To get an initial feel for the results, let’s plot the 10 designs with the highest average reward after filtering out the states with 10 or fewer samples.

[8]:
import matplotlib.pyplot as plt
from circuitree.viz import plot_network

%matplotlib inline

# Top 10 designs with at least 10 visits
def robustness(state):
    r = tree.graph.nodes[state].get("reward", 0)
    v = tree.graph.nodes[state].get("visits", 1)
    return r / v

# Recall that only the "terminal" states are fully assembled circuits
states = [s for s in tree.terminal_states if tree.graph.nodes[s]["visits"] > 10]
top_10_states = sorted(states, key=robustness, reverse=True)[:10]

# Plot the top 10
fig = plt.figure(figsize=(12, 5))
plt.suptitle("Top 10 bistable circuits and their robustness")
for i, state in enumerate(top_10_states):
    ax = fig.add_subplot(2, 5, i + 1)

    # The `viz.plot_network()` function plots SimpleNetwork-formatted strings
    plot_network(
        *grammar.parse_genotype(state),
        ax=ax,
        plot_labels=False,
        node_shrink=0.6,
        auto_shrink=0.8,
        offset=0.75,
        padding=0.4
    )
    r = tree.graph.nodes[state]["reward"]
    v = tree.graph.nodes[state]["visits"]
    ax.set_title(f"{r / v:.2f} (n={v})")
    ax.set_xlim(-1.5, 1.5)
    ax.set_ylim(-1.0, 1.8)
../_images/getting_started_tutorial_1_getting_started_16_0.png

Recall that our reward function is counting the number of different positive feedback loops. By that standard, our best solutions are great! Most contain 3 or 4 different PFLs.

Overall sampling of the search graph

To visualize where the search allocated its samples over the whole search space, we can view the whole search graph at once using a complexity layout.

[9]:
from circuitree.viz import plot_complexity

# Plotting options
plot_kwargs = dict(
    tree=tree,
    aspect=1.5,
    alpha=0.25,
    n_to_highlight=10,  # number of top states to highlight
    highlight_min_visits=10,  # only highlight states with 10+ visits
)
min_visits_per_move = 10

## Plot
fig = plt.figure(figsize=(13, 5))
plt.suptitle("Search space for the Bistability game")

ax1 = fig.add_subplot(1, 2, 1)
plt.title("All moves")
plot_complexity(fig=fig, ax=ax1, **plot_kwargs)

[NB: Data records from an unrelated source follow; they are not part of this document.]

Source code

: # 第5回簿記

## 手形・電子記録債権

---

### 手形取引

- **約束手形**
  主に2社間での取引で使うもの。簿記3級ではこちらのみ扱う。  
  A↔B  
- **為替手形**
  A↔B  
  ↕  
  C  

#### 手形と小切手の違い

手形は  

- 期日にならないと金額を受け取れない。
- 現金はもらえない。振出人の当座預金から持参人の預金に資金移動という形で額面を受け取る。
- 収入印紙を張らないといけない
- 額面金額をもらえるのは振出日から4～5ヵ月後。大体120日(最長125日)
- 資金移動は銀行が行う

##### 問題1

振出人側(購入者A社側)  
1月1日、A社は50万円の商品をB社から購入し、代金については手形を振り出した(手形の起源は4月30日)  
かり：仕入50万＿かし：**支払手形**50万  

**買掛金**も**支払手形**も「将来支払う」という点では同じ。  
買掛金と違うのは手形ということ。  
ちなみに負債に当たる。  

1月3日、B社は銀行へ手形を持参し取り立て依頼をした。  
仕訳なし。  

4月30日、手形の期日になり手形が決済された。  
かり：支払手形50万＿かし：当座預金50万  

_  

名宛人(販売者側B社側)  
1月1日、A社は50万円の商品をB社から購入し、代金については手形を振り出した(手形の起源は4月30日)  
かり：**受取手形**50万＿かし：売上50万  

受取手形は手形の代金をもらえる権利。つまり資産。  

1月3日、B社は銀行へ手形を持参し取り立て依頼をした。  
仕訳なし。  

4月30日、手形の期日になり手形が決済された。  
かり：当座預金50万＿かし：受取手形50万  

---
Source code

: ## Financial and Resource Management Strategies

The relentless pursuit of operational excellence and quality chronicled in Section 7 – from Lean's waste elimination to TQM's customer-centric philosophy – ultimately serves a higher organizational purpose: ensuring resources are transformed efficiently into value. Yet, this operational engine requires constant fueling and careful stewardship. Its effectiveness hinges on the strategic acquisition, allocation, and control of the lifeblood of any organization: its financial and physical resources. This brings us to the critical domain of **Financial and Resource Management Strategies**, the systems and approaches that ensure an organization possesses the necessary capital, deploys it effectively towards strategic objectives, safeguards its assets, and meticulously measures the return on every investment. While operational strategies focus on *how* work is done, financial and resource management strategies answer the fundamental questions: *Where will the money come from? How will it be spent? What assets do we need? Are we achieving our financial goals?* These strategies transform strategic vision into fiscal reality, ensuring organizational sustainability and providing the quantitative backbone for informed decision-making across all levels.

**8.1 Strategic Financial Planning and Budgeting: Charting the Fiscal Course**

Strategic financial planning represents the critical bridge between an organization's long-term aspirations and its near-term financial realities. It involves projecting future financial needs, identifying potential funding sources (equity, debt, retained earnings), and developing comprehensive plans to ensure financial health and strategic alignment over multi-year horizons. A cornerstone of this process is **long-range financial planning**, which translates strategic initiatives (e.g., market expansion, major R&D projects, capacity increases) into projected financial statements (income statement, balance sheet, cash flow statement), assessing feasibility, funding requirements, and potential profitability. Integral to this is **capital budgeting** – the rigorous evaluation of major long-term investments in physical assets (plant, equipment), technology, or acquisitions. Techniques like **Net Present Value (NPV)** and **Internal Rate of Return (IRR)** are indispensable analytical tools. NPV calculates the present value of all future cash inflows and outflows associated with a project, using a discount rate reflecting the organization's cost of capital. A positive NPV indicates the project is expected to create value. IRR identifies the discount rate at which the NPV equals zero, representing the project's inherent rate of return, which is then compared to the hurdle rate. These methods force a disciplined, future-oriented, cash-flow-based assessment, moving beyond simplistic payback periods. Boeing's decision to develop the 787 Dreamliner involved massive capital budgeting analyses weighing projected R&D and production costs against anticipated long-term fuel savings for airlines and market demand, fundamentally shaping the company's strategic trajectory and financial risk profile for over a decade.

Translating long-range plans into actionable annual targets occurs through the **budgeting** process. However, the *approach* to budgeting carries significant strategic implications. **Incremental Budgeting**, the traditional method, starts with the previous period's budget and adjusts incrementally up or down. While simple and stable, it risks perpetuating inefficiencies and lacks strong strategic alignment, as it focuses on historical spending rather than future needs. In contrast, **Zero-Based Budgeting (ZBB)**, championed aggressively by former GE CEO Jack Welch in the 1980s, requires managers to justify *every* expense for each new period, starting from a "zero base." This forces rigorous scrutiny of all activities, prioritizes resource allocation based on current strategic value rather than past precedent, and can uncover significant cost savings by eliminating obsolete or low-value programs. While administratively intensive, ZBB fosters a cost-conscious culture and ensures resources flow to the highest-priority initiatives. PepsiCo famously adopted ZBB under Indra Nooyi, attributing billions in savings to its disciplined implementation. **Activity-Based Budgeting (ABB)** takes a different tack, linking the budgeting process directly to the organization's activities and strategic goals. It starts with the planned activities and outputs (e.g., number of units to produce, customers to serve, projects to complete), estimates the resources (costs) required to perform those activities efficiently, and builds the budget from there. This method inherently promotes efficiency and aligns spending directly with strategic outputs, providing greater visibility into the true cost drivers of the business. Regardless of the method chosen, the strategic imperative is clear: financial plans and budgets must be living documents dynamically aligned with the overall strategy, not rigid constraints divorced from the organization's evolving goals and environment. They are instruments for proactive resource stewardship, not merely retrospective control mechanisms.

ax2 = fig.add_subplot(1, 2, 2)
plt.title(f"Moves with {min_visits_per_move}+ visits")
plot_complexity(vlim=(min_visits_per_move, None), fig=fig, ax=ax2, **plot_kwargs)
[9]:
(<Figure size 1300x500 with 2 Axes>,
 <Axes: title={'center': 'Moves with 10+ visits'}, ylabel='Complexity'>)
../_images/getting_started_tutorial_1_getting_started_19_1.png

In a complexity layout, terminal topologies are arranged into layers based on their complexity, or the number of interactions in the circuit diagram. The width of the layer represents the number of topologies with that complexity, and topologies within a layer are sorted from most visited to least visited during the search. A line from a less complex topology \(s_i\) to a more complex one \(s_j\) indicates that the assembly move \(s_i \rightarrow s_j\) was visited at least once (left) or at least ten times (right). Finally, we use orange circles to highlight the top 10 topologies shown above.

The graph on the left shows that the overall space is quite well sampled. In all the layers, even the least-visited states (on the right of each layer) have many incoming and outgoing edges, showing that many options were explored. If we only look at the moves with 10+ visits, the graph on the right shows that the search favored a subset of the overall graph that has a higher concentration of top solutions. This is great! It means that our search struck a good balance between exploring the overall space and focusing samples on high-reward areas.